*** Source extract ***
Last year, when British-Asian theatre
company Tamasha staged their Rajasthani-set musical adaptation of
Wuthering Heights, I remarked that
the company remained at the forefront of a multicultural artistic
approach that is much more than merely worthy but is in fact positively
vibrant. To resile from that now, as the company celebrates its 21st
birthday, may seem like the stereotypical “build ’em up, knock ’em
down” perfidy of a critic. However, I think that the choice of
production at this point demonstrates the company’s weaknesses as well
as its strengths.
*** End of Source extract ***
• What is expected
Answer these questions from the Tamasha passage:
(a) What did Tamasha stage last year?
(b) Which birthday is the company celebrating?
(c) According to the writer, what does the choice of production show?
The lines that come next aren't needed for any of this.
*** Dataset content ***
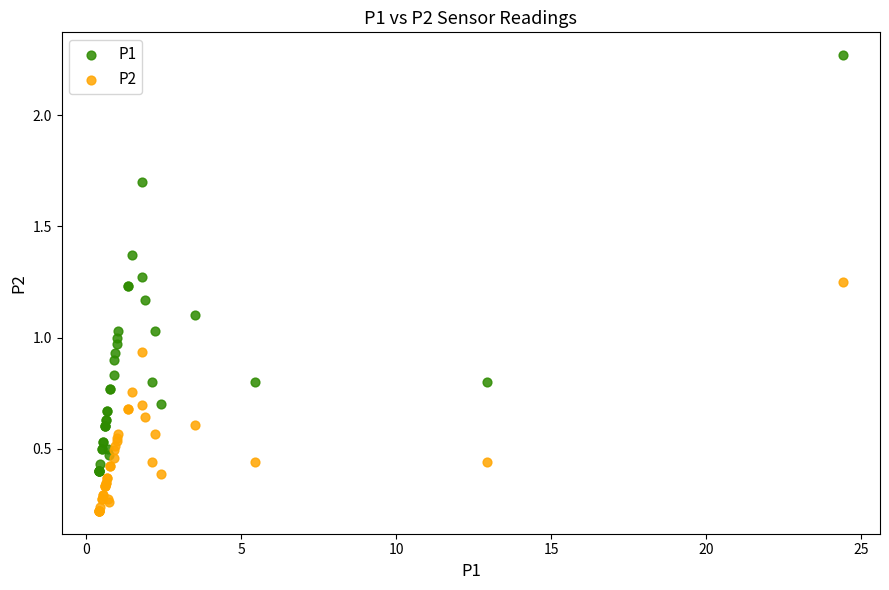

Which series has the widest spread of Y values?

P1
*** End of Dataset content ***
• Expected output
(a) A Rajasthani-set musical adaptation of Wuthering Heights.
(b) Its 21st birthday.
(c) The company's weaknesses as well as its strengths.